VOL. 2 OVERVIEW - ENLIGHTENMENT IN EUROPE AND THE AMERICAS
VOL. 2 OVERVIEW - ENLIGHTENMENT IN EUROPE AND THE AMERICAS
Enlightenment in Europe and the Americas
The late seventeenth and early eighteenth centuries in England and France in particular were a time of great tension between those who believed in ancient (or classical) ideals and those who believed in progress and modernity.
Despite this tension between "ancients" and "moderns," both groups believed in the primacy of reason (as opposed to, say, faith, imagination, or intuition).
Philosophers at this time explored the subjective "I," trying to delineate precisely what it meant to be human (i.e., to be a reasoning, communicating, observing entity).
While some explored the possibility that there was no truth beyond the isolated, individual mind, others (like Newton) asserted that there was a fundamental set of physical laws that governed the universe.
Even when Enlightenment philosophy produced skeptical attitudes about any final knowability in regards to the individual and the world he or she lived in, those in the Enlightenment still privileged the acquisition and accumulation of knowledge about self and world.
Society
Through the seventeenth century, the growing belief in reason as the best guide to governance, ethics, and morality led to great social change, not least in regards to a faltering belief in the divine right of kings to rule absolutely over the social body—and thus also led to the spirit of rebellion in places like England and France, not to mention America.
Despite—or maybe because of—its being an era of social instability, the Enlightenment was equally a time that emphasized rules of decorum and social civility.
Elaborate social hierarchies emerged, with aristocratic elites at the top, a growing "middle" or working class, and the poor or enslaved at the bottom.
Gender roles were rigid, and women, even of the upper class, enjoyed few opportunities for education or a profession.
There were writers, however, in both Europe and the Americas (and both male and female) who argued for women's rights to education. A number of these authors appealed to reason and pointed out that better opportunities for women would make them better partners to men in marriage and thus both genders would benefit from greater equality.
Despite the gender inequality of the time, some women emerged as important literary figures.
Among the many common literary topics of the Enlightenment, authors often looked to expose the gap between social ideals of propriety and actual human behavior.
Satire thus became an important genre, as it could be used to reveal ignorance even in those who otherwise seemed "proper" and could speak or write eloquently. In other words, it was not how they expressed themselves but what they expressed that was truly deplorable.
The topic of children is curiously absent from much Enlightenment writing, largely because the age believed so strongly in the capacity of reason to guide behavior and judgment, and children were not understood to possess a reasoning power developed enough to warrant much attention.
Humanity and Nature
Deism was a belief in God that understood the divine to be revealed only in His works, like the natural world, for example. Thus the "scientific" study of nature could be understood as, in part, the work of understanding the divine.
Many Enlightenment philosophers explored the relationship between the individual and the universe. One widely shared idea posited a "Great Chain of Being": a vast hierarchy that explained every creature's relationship—above or below on the great chain—to all others.
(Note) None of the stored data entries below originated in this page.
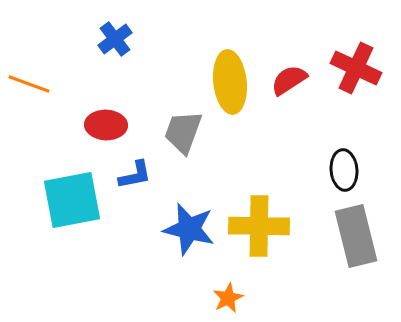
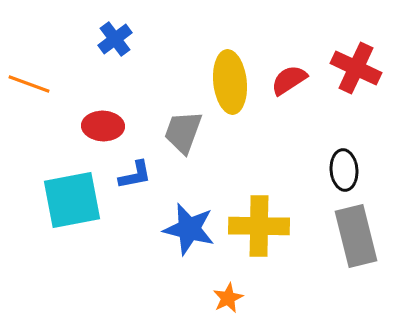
red ellipse: moved 3 px left, 1 px down
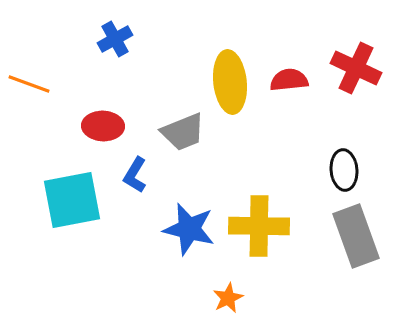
blue cross: rotated 8 degrees clockwise
red semicircle: rotated 27 degrees clockwise
gray trapezoid: rotated 132 degrees counterclockwise
blue L-shape: rotated 132 degrees clockwise
gray rectangle: rotated 6 degrees counterclockwise
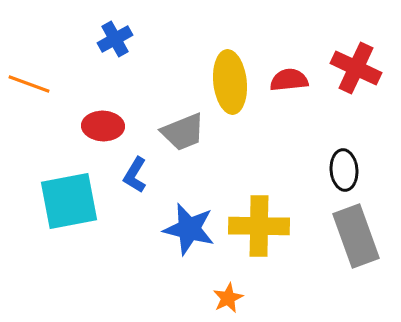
cyan square: moved 3 px left, 1 px down
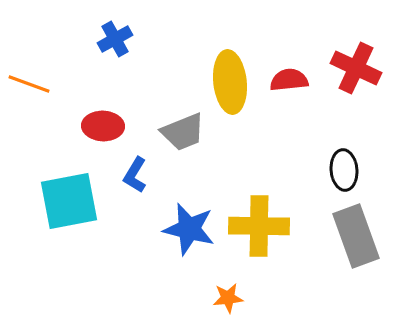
orange star: rotated 20 degrees clockwise
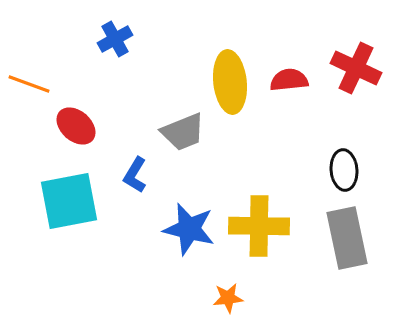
red ellipse: moved 27 px left; rotated 39 degrees clockwise
gray rectangle: moved 9 px left, 2 px down; rotated 8 degrees clockwise
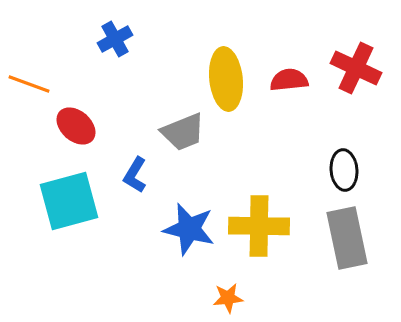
yellow ellipse: moved 4 px left, 3 px up
cyan square: rotated 4 degrees counterclockwise
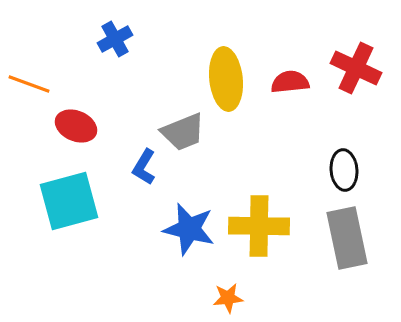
red semicircle: moved 1 px right, 2 px down
red ellipse: rotated 18 degrees counterclockwise
blue L-shape: moved 9 px right, 8 px up
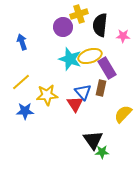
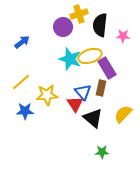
blue arrow: rotated 70 degrees clockwise
black triangle: moved 22 px up; rotated 15 degrees counterclockwise
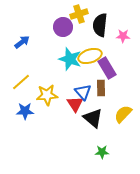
brown rectangle: rotated 14 degrees counterclockwise
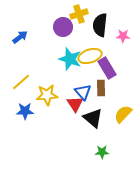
blue arrow: moved 2 px left, 5 px up
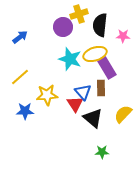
yellow ellipse: moved 5 px right, 2 px up
yellow line: moved 1 px left, 5 px up
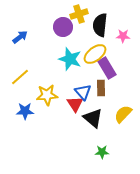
yellow ellipse: rotated 20 degrees counterclockwise
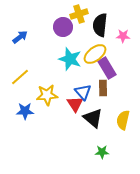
brown rectangle: moved 2 px right
yellow semicircle: moved 6 px down; rotated 30 degrees counterclockwise
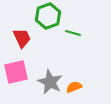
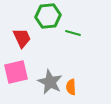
green hexagon: rotated 15 degrees clockwise
orange semicircle: moved 3 px left; rotated 70 degrees counterclockwise
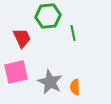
green line: rotated 63 degrees clockwise
orange semicircle: moved 4 px right
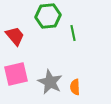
red trapezoid: moved 7 px left, 2 px up; rotated 15 degrees counterclockwise
pink square: moved 2 px down
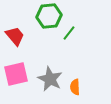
green hexagon: moved 1 px right
green line: moved 4 px left; rotated 49 degrees clockwise
gray star: moved 3 px up
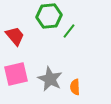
green line: moved 2 px up
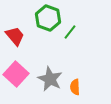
green hexagon: moved 1 px left, 2 px down; rotated 25 degrees clockwise
green line: moved 1 px right, 1 px down
pink square: rotated 35 degrees counterclockwise
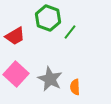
red trapezoid: rotated 100 degrees clockwise
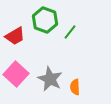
green hexagon: moved 3 px left, 2 px down
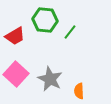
green hexagon: rotated 15 degrees counterclockwise
orange semicircle: moved 4 px right, 4 px down
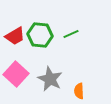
green hexagon: moved 5 px left, 15 px down
green line: moved 1 px right, 2 px down; rotated 28 degrees clockwise
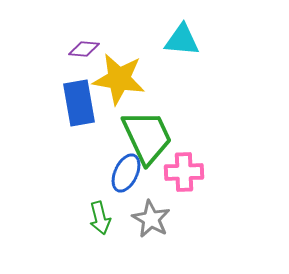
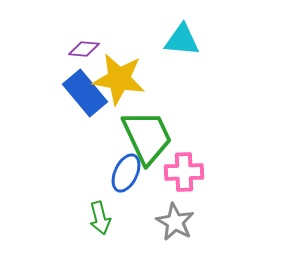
blue rectangle: moved 6 px right, 10 px up; rotated 30 degrees counterclockwise
gray star: moved 24 px right, 3 px down
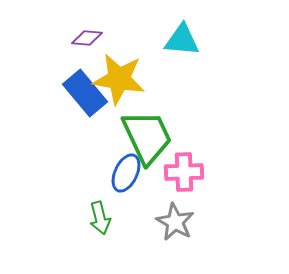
purple diamond: moved 3 px right, 11 px up
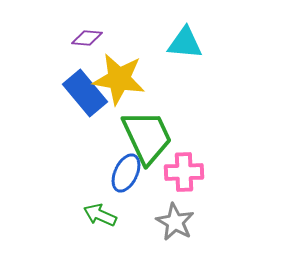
cyan triangle: moved 3 px right, 3 px down
green arrow: moved 3 px up; rotated 128 degrees clockwise
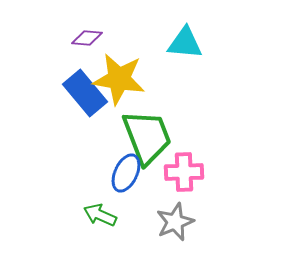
green trapezoid: rotated 4 degrees clockwise
gray star: rotated 21 degrees clockwise
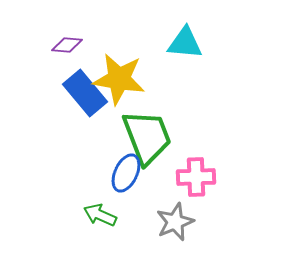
purple diamond: moved 20 px left, 7 px down
pink cross: moved 12 px right, 5 px down
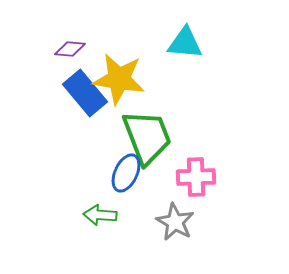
purple diamond: moved 3 px right, 4 px down
green arrow: rotated 20 degrees counterclockwise
gray star: rotated 21 degrees counterclockwise
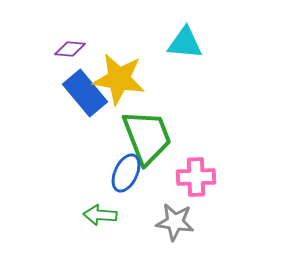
gray star: rotated 21 degrees counterclockwise
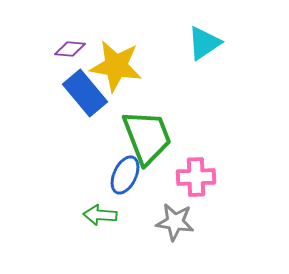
cyan triangle: moved 19 px right; rotated 39 degrees counterclockwise
yellow star: moved 3 px left, 13 px up
blue ellipse: moved 1 px left, 2 px down
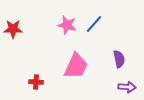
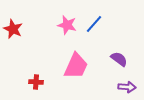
red star: rotated 24 degrees clockwise
purple semicircle: rotated 42 degrees counterclockwise
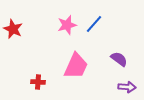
pink star: rotated 30 degrees counterclockwise
red cross: moved 2 px right
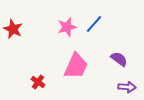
pink star: moved 2 px down
red cross: rotated 32 degrees clockwise
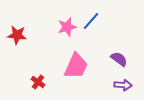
blue line: moved 3 px left, 3 px up
red star: moved 4 px right, 6 px down; rotated 18 degrees counterclockwise
purple arrow: moved 4 px left, 2 px up
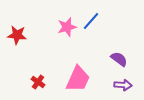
pink trapezoid: moved 2 px right, 13 px down
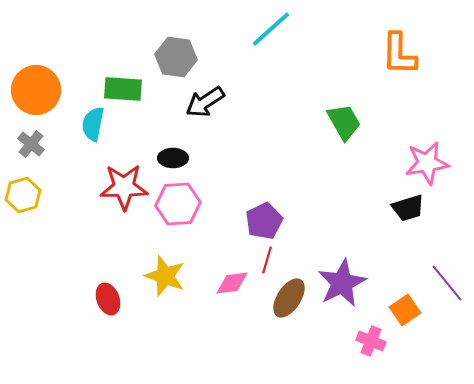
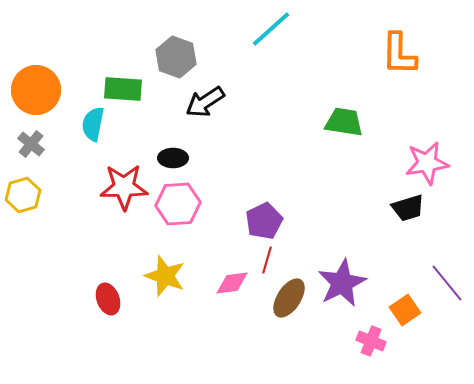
gray hexagon: rotated 12 degrees clockwise
green trapezoid: rotated 51 degrees counterclockwise
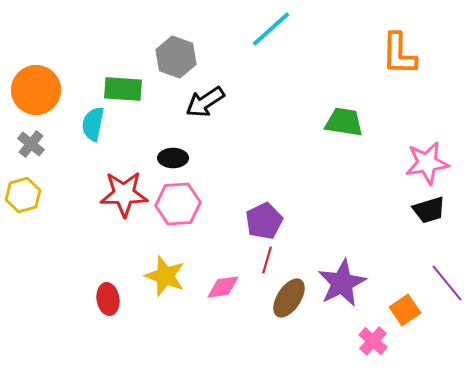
red star: moved 7 px down
black trapezoid: moved 21 px right, 2 px down
pink diamond: moved 9 px left, 4 px down
red ellipse: rotated 12 degrees clockwise
pink cross: moved 2 px right; rotated 20 degrees clockwise
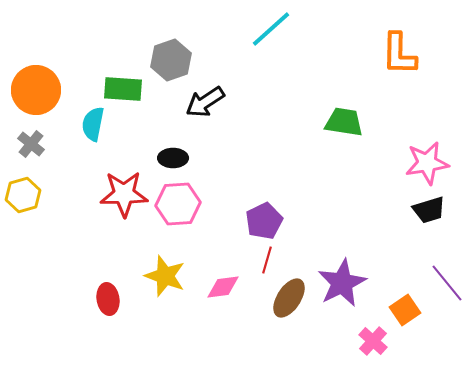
gray hexagon: moved 5 px left, 3 px down; rotated 21 degrees clockwise
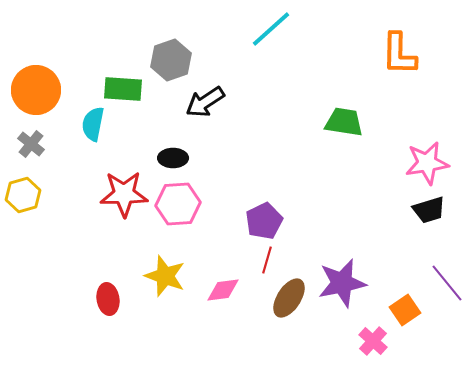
purple star: rotated 15 degrees clockwise
pink diamond: moved 3 px down
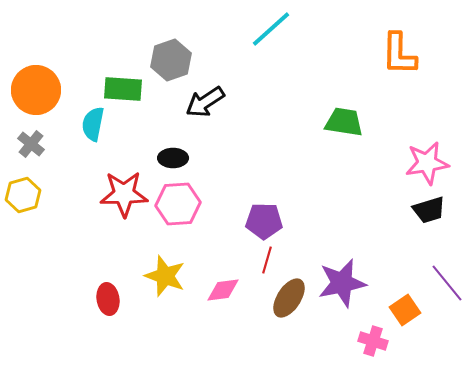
purple pentagon: rotated 27 degrees clockwise
pink cross: rotated 24 degrees counterclockwise
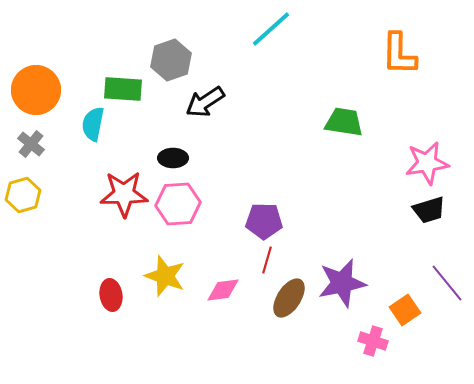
red ellipse: moved 3 px right, 4 px up
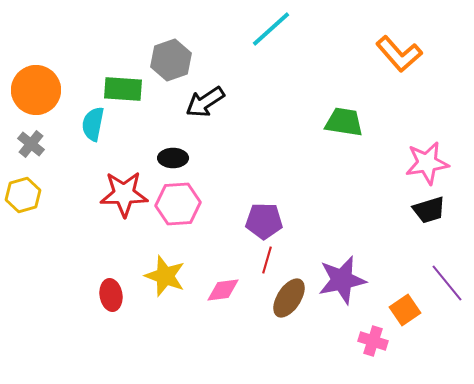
orange L-shape: rotated 42 degrees counterclockwise
purple star: moved 3 px up
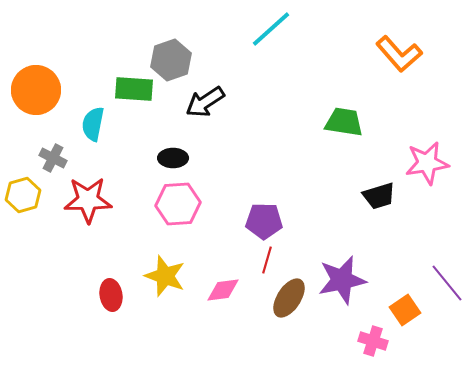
green rectangle: moved 11 px right
gray cross: moved 22 px right, 14 px down; rotated 12 degrees counterclockwise
red star: moved 36 px left, 6 px down
black trapezoid: moved 50 px left, 14 px up
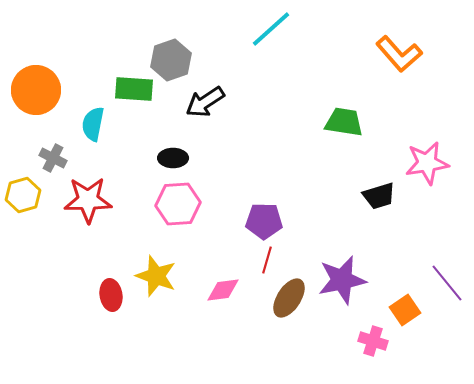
yellow star: moved 9 px left
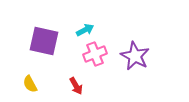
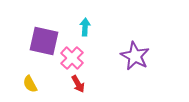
cyan arrow: moved 3 px up; rotated 60 degrees counterclockwise
pink cross: moved 23 px left, 4 px down; rotated 25 degrees counterclockwise
red arrow: moved 2 px right, 2 px up
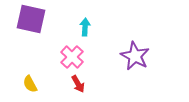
purple square: moved 13 px left, 22 px up
pink cross: moved 1 px up
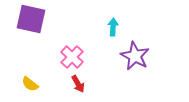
cyan arrow: moved 28 px right
yellow semicircle: rotated 24 degrees counterclockwise
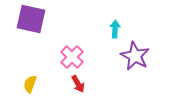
cyan arrow: moved 2 px right, 2 px down
yellow semicircle: rotated 72 degrees clockwise
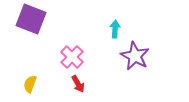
purple square: rotated 8 degrees clockwise
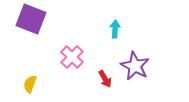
purple star: moved 10 px down
red arrow: moved 27 px right, 5 px up
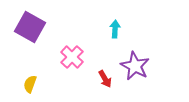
purple square: moved 1 px left, 8 px down; rotated 8 degrees clockwise
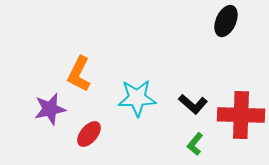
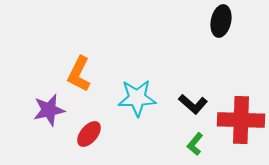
black ellipse: moved 5 px left; rotated 12 degrees counterclockwise
purple star: moved 1 px left, 1 px down
red cross: moved 5 px down
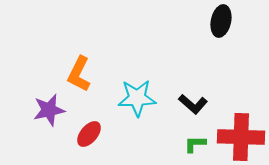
red cross: moved 17 px down
green L-shape: rotated 50 degrees clockwise
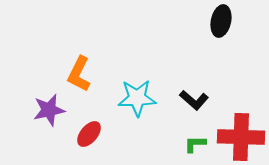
black L-shape: moved 1 px right, 4 px up
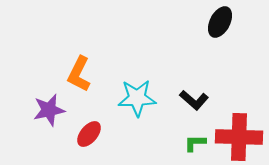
black ellipse: moved 1 px left, 1 px down; rotated 16 degrees clockwise
red cross: moved 2 px left
green L-shape: moved 1 px up
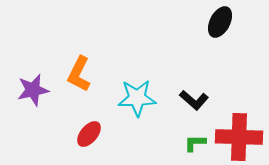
purple star: moved 16 px left, 20 px up
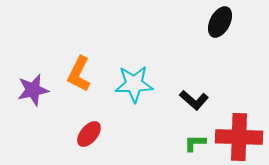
cyan star: moved 3 px left, 14 px up
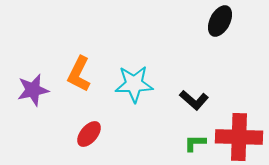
black ellipse: moved 1 px up
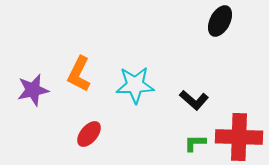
cyan star: moved 1 px right, 1 px down
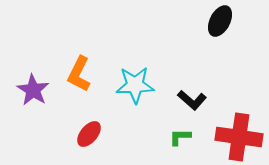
purple star: rotated 28 degrees counterclockwise
black L-shape: moved 2 px left
red cross: rotated 6 degrees clockwise
green L-shape: moved 15 px left, 6 px up
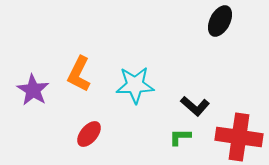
black L-shape: moved 3 px right, 6 px down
As is evidenced the Great Chain of Being, many Enlightenment ideas depended on a basic belief in the world as a system, even if it was one that we didn't yet understand. Part of understanding the system meant identifying the universals—the constants that would persist regardless of place or time.
Just as Enlightenment thinkers understood the world to be a system, governed by constants, so too did they understand human nature itself to be a constant. Thus, writers could imagine themselves writing ahistorically—in other words, the touchstones of human nature had not changed since ancient times and would not change in the future.
Convention and Authority
The eighteenth century was a time of great emphasis on decorum—proper behavior at the proper time.
The idea of decorum extended into the literary world as well. Writers understood that there were proper genres and styles that were suitable for certain subjects. It would have been deemed "indecorous"—or lacking in decorum—for example to write about common, domestic subjects in a grand, poetic style.
Enlightenment writers—and readers—understood that literature was to both delight and instruct.
Because eighteenth-century literary conventions were highly prescribed, they often strike modern readers as overly artificial.
And modern readers may often feel that eighteenth-century literature, given its emphasis on artifice, does a poor job of representing "reality." However, eighteenth-century writers did not understand art's goal as reproducing reality. On the contrary, they understood that art was to take real experience and represent it in a way that conformed to literary convention.
An important tension for Enlightenment philosophers and writers was that between the value of permanence and change. This manifested itself in almost all aspects of literary, philosophical, and political thinking.